## Exercise description
The listing is to be duplicated in full, exactly as written.

## Data shown
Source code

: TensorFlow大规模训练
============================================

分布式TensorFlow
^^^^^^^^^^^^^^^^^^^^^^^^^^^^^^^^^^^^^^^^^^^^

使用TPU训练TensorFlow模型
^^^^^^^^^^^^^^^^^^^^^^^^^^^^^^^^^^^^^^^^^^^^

## Output below
Source code

: TensorFlow大规模训练
============================================

分布式TensorFlow
^^^^^^^^^^^^^^^^^^^^^^^^^^^^^^^^^^^^^^^^^^^^

使用TPU训练TensorFlow模型
^^^^^^^^^^^^^^^^^^^^^^^^^^^^^^^^^^^^^^^^^^^^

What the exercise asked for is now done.